In `@discord_activity_tracker/management/commands/run_discord_exporter.py`:
- Around line 398-404: The loop is calling asyncio.run(...) for every JSON file
which creates a new event loop each iteration; instead accumulate channel
payloads (e.g., collect channel_data into a list) and call
asyncio.run(persist_exporter_channel_payloads(all_channel_data,
expected_guild_id=guild_id)) once to process them in a single event loop, then
unlink the corresponding json_path files after the batched call succeeds;
alternatively create one event loop outside the per-file loop and schedule
persist_exporter_channel_payloads tasks for each batch to avoid repeated
asyncio.run invocations while still ensuring json_path.unlink() runs only after
successful persistence.
- Around line 447-448: The import of parse_datetime inside the JSON-files loop
causes repeated overhead; move the import statement for parse_datetime from
inside the loop to the top of the surrounding function (e.g., the command's
handle or run loop in run_discord_exporter.py) so it's executed once, then
update the loop to call parse_datetime directly; reference the symbol
parse_datetime and the loop in run_discord_exporter.py to locate and adjust the
code.
In `@discord_activity_tracker/offline_scripts/export_guild_by_day.py`:
- Around line 622-623: The variables start_dt and end_dt are being shadowed here
(assigned from last_date and today_str) which conflicts with outer-scope
start_dt/end_dt; rename them to distinct identifiers (e.g., ch_start_dt and
ch_end_dt) and update every subsequent use in this local block to the new names
so you don't accidentally reference or overwrite the outer variables — change
the assignments from datetime.strptime(last_date, "%Y-%m-%d") and
datetime.strptime(today_str, "%Y-%m-%d") and all later local references
accordingly.
- Around line 690-695: The futures loop currently calls future.result() without
catching exceptions, so if export_channel_days raises the exception it will
propagate; wrap the result retrieval in a try-except around the call in the
ThreadPoolExecutor loop that iterates over as_completed(futures) (referencing
export_channel_days, futures, failed_channels), catch Exception as e, log or
record the exception with context (include the channel id/name from
futures[future] or the returned cid/cname if available), append the channel id
to failed_channels for failed tasks, and continue to the next future so one
failing thread doesn't kill the whole export.

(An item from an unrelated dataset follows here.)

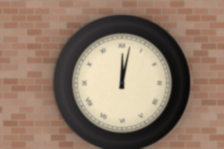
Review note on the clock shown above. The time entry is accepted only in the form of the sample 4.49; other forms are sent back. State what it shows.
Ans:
12.02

In `@discord_activity_tracker/sync/backfill_paths.py`:
- Around line 44-47: _as_date currently returns None for inputs that are date
instances (only checks isinstance(d, datetime)); update _as_date to accept both
datetime and date by returning d.date() when d is a datetime and returning d
when d is a date, while still returning None for None inputs so callers like
parse_iso_datetime continue to work; adjust the function signature/logic in
_as_date to use isinstance checks against datetime and date accordingly.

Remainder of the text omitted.